- Battle of Hodów: Part of the Polish–Ottoman War (1683–1699)
| Date | 11 June 1694 |
| Location | Hodów, Crown of the Kingdom of Poland |
| Result | Tatar tactical victory Polish forces repelled the Tatar attack at Hodów; |

Belligerents
- Polish–Lithuanian Commonwealth Crown of the Kingdom of Poland;: Budjak Horde

Commanders and leaders
- Konstanty Zaborowski Mikołaj Tyszkowski Jan Witosławski: Unknown

Strength
- 100 Winged Hussars 300 Towarzysz pancerny: Unknown Contemporary Polish claims (exaggerated): 25,000–70,000

Casualties and losses
- Fewer than 100: Unknown Contemporary Polish claims (exaggerated): 1,000–2,000

= Battle of Hodów =

1694 battle of the Polish–Ottoman War

The Battle of Hodów took place between the Kingdom of Poland and Budjak Horde forces, fought in June 1694 in the Ruthenian Voivodeship of the Crown of the Kingdom of Poland, near the village of Hodów (now Hodiv in Ternopil Raion, Ternopil Oblast, Ukraine). In Polish sources it is often called the Polish Thermopylae, like the Battle of Wizna.

== Prelude ==
In May 1694, Tatar raiders were preparing for an attack on Polish territory in Red Ruthenia; while the main Crimean Tatar force was engaged supporting Ottoman operations against Habsburg forces, this raid was carried out by Nogai Tatars from Budjak Horde, whose aim were to resupply the fortress of Kamianets-Podilskyi and carry out a diversionary attack against the Poles. During their raid, they clashed with Polish forces composed of seven banners of hussars and pancerni , approximately 400 men in total; historian Mirosław Nagielski estimates 100 hussars and 300 pancernis.

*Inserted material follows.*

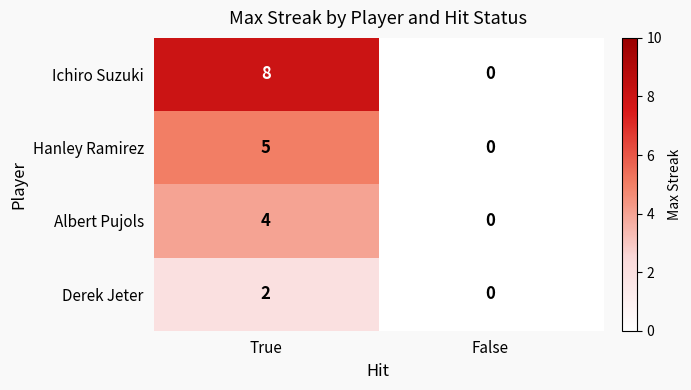

At which category is the sum across all series the highest?

True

Contemporary Polish sources claimed that the Tatar force numbered around 30,000, with John III Sobieski, the king of Poland at the time, claiming the figure of 40,000. Though later Polish historiography drawing on the contemporary sources, gave figures ranging from 25,000 to 70,000, with 40,000 being the most commonly repeated figure. However, it has been argued that these figures reflect wartime and commemorative amplification rather than a precise count. The total population of the Budjak Horde in the start of the 17th century, which was around 30,000-45,000, couldn't physically sustain such armies.

== Battle ==
The Horde's attack took four days and occurred between the 8th and the 11th of June. Poles claimed that their proper deployment of their forces and Tatars' failure in obtaining large number of captives forced them to retreat. During their march towards Kamianets, the Nogais were attacked by Polish cavalry from fortresses of Trenches of Holy Trinity and Earthwork of Holy Mary. The Pole's were overwhelmed and they retreated to the village of Hodów, where they fortified themselves and managed to defend themselves against Nogai attacks for a few hours. Unable to break through the strong defence, the Nogais ceased their attack on Hodow and continued their march towards Kamianets.

The Polish royal court decided that Zahorowski's action was crucial in stopping the raid of 1694, therefore it was used as part of propaganda action before the Sejm of 1695. King Jan III Sobieski, despite having commissioned a statue commemorating the battle, was unable to convince a majority of his subjects, that Hodów was a great success, though.

== Legacy ==
The Statue John III Sobieski had commissioned has survived to this day. It was renewed in the summer of 2014 and officially unveiled during the celebration of 320th anniversary of the battle on 25 October 2014.

In 2025, "Polskie Termopile" Polish foundation published a comic book about this battle titled 400.